Years later, The Table become mine when my little family moved to Colorado.  Now, it served as a place where my little family gathered.  Sadly, I did not choose to use it as much for a learning ground for my little ones as my mother had for her family - I taught table manners, but certainly not concerning "proper" table.  I suppose I thought I knew far better than my parents, and that formal manners and other social graces were of no particular importance.  It was there that I decided to refinish the whole dining set with absolutely no experience.  It was a long and tedious, but happy road, for I was pleased that in our next move, we would have a beautiful dining suite!

Always, The Table provided a place for wonderful holiday meals, birthday parties, a place to cut material for the children's clothes, to write musical arrangements and Christmas letters.  As always, The Table was there in happy times and sad.. and The Table came back with the children and me to Georgia when my marriage failed.  It was on The Table I taught the children to play Bridge upon the demise of our 12 inch black and white TV set.  It was also there as I tried, for the first time, to do my taxes, and it moved again with me as I began a new marriage.  Once again, it saw me through happy years and sad the saddest the night my husband suggested we sit at The Table ... and he told me that my dearest friend was dying of cancer.  As I sat in complete shock, I realized that even though she lived but a few hours away, I had allowed my life to become so cluttered, that I had seldom made time to visit her, and now it would be only a matter of time before I would have no more opportunities, no more girl talks with her, no more performing wonderful music together ... lost opportunities ... lost happiness. 

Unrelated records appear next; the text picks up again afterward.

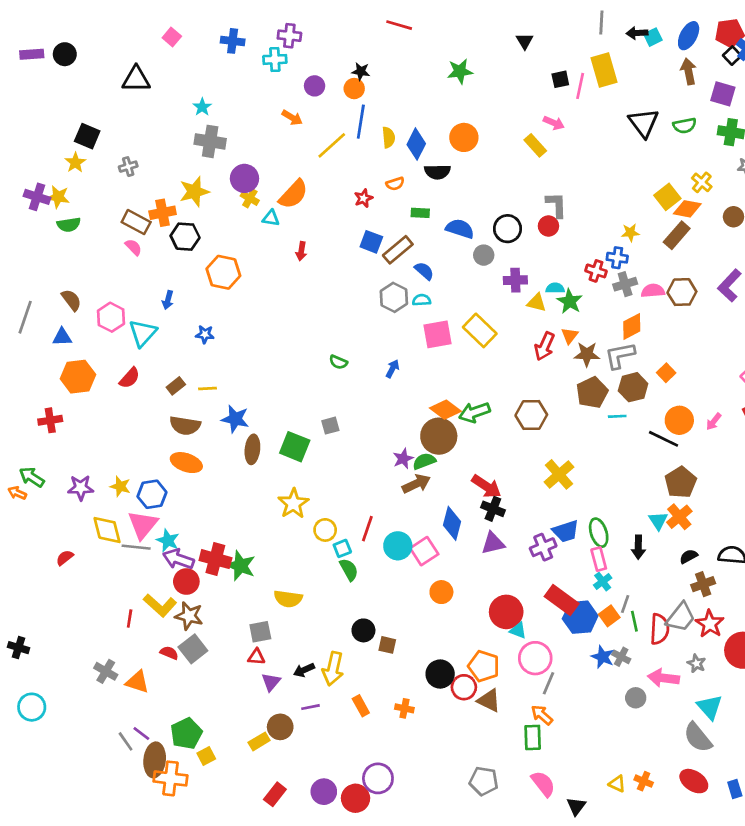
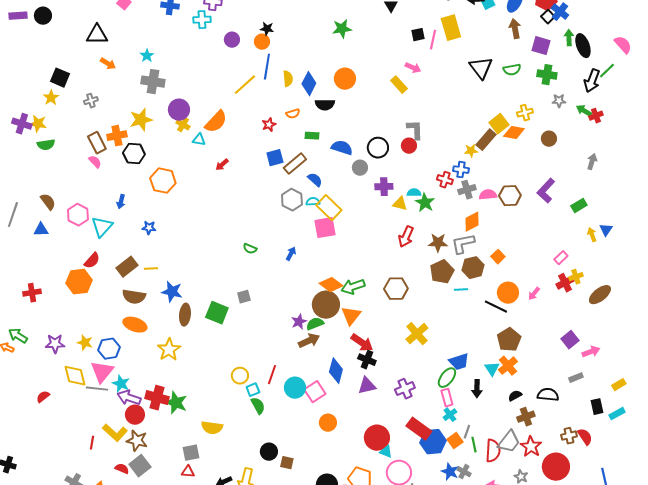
orange arrow: (292, 118) -> (108, 64), moved
yellow cross: (702, 182) -> (525, 113), turned 35
brown rectangle: (136, 222) -> (97, 143), turned 35
brown rectangle: (677, 235) -> (486, 140), moved
blue square: (371, 242) -> (275, 158), turned -36
red arrow: (301, 251) -> (222, 165), turned 40
yellow rectangle: (480, 330) -> (329, 208), moved
orange triangle: (570, 336) -> (351, 316), moved, size x1.5
orange hexagon: (78, 377) -> (79, 282), moved
brown rectangle: (176, 386) -> (127, 267), size x1.5
yellow star: (293, 504) -> (169, 350), moved
blue trapezoid: (566, 531) -> (459, 362), moved
green ellipse: (599, 533) -> (447, 378), turned 55

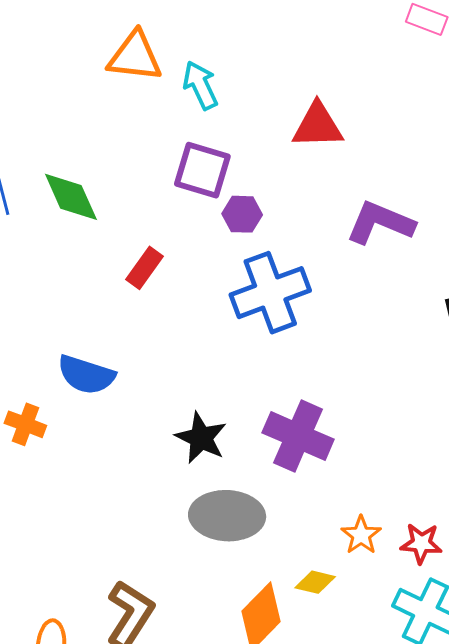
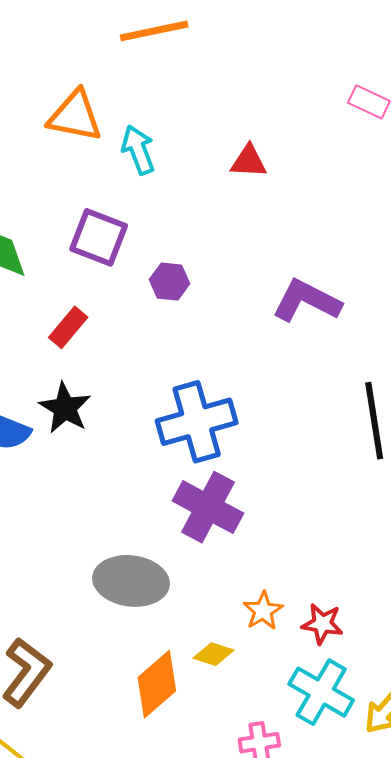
red triangle: (318, 126) -> (249, 161), moved, size x0.7
purple square: (202, 170) -> (99, 237), moved
blue cross: (270, 293) -> (197, 422), moved
black star: (201, 438) -> (65, 408), moved

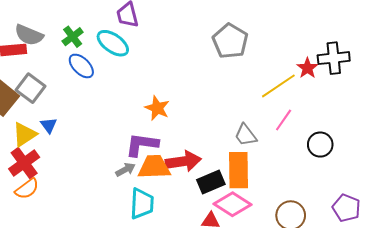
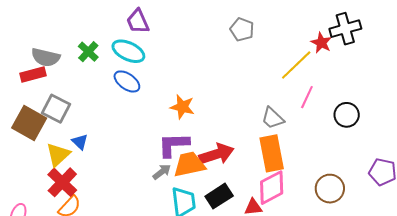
gray pentagon: (230, 41) -> (242, 29), size x0.7
blue ellipse: (81, 66) -> (127, 81), moved
black rectangle: (211, 182) -> (219, 196), moved
pink diamond: (233, 204) -> (272, 188), turned -51

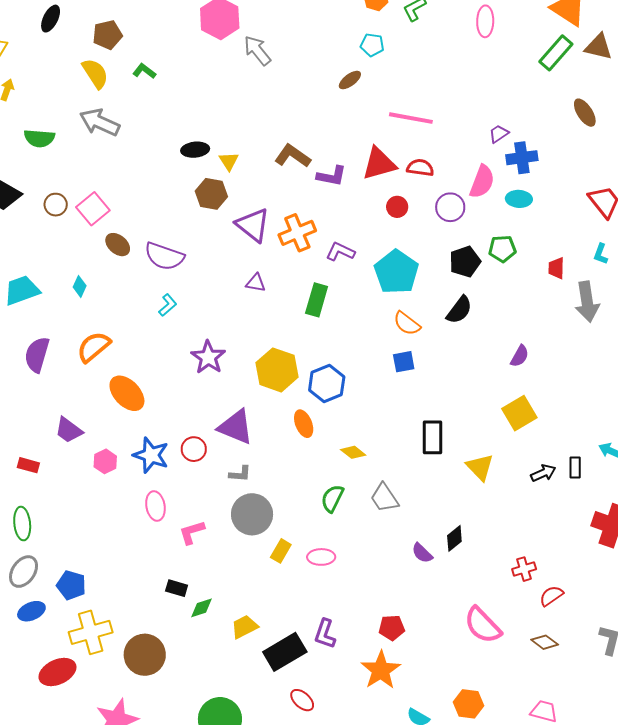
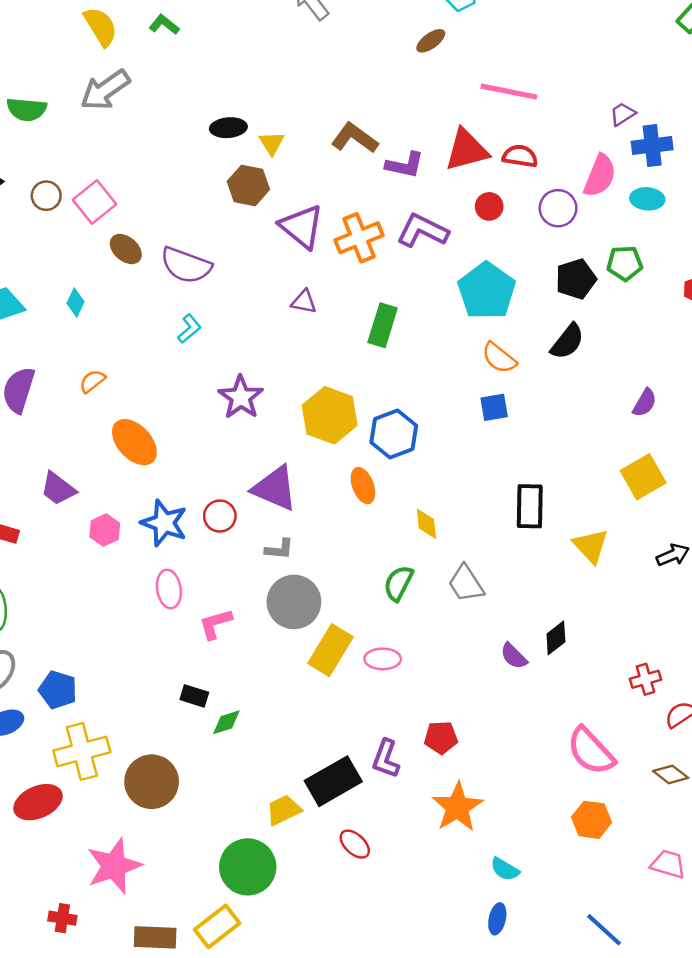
gray arrow: (100, 122) -> (105, 90), turned -60
purple L-shape: (340, 252) -> (422, 231), moved, size x1.4
orange semicircle: (94, 347) -> (92, 381), size x0.6
yellow diamond: (353, 452) -> (426, 524), turned 45
yellow rectangle: (281, 551) -> (330, 650), size x1.6
yellow trapezoid: (244, 627) -> (284, 810), moved
red pentagon: (392, 628) -> (441, 738), moved
orange hexagon: (469, 704) -> (592, 820), moved

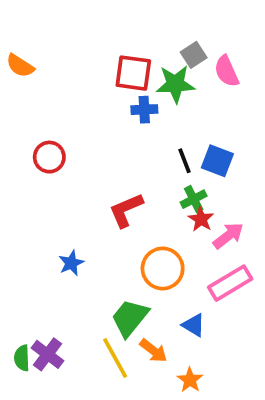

When the decision was made to end my second marriage, The Table went with me to Atlanta where the little condo I bought was not built for large family dining room suite.  Thanks to my youngest sister, she stored it in her basement for the years I lived in the condo.  Then in 1995, I decided to pack up my life and My Table and move close to my children and grandchildren.  Once again, there was no room for The Table, and once again The Table went into storage.  Visions of my children and grandchildren at The Table for special family gatherings, long talks and generational bonding dissolved as I painfully understood after a year that hopes and dreams don't always come true ... sometimes you have to make the hard decision to survive ...

So The Table and I returned to Georgia.  I had not been able to sell my condo and it was another year before I would be able to move back, so I found an apartment in which I could use The Table again!  to learn around it again; and now, as I continued to preen and nourish the wood, I understood ...  each generation is its own.   None of us ever used The Table the same way ...  generations change faster than ever before.

Yet, with each generation, The Table has remained constant, serving unconditionally ... no questions asked ... no judgments made ... no expectations assumed just The Table ... just there!!!

From "Gifts" ~ Christmas, 1995

September 29, 2017

*** I have come to understand that when I am gone... The Table will no longer stay in our family.  It has become obsolete ... but not for me.  My children are coming to celebrate my 80the Birthday next month ... and once again, we will sit at The Table" that fed us in many ways ... and  for many years!   I do cherish that!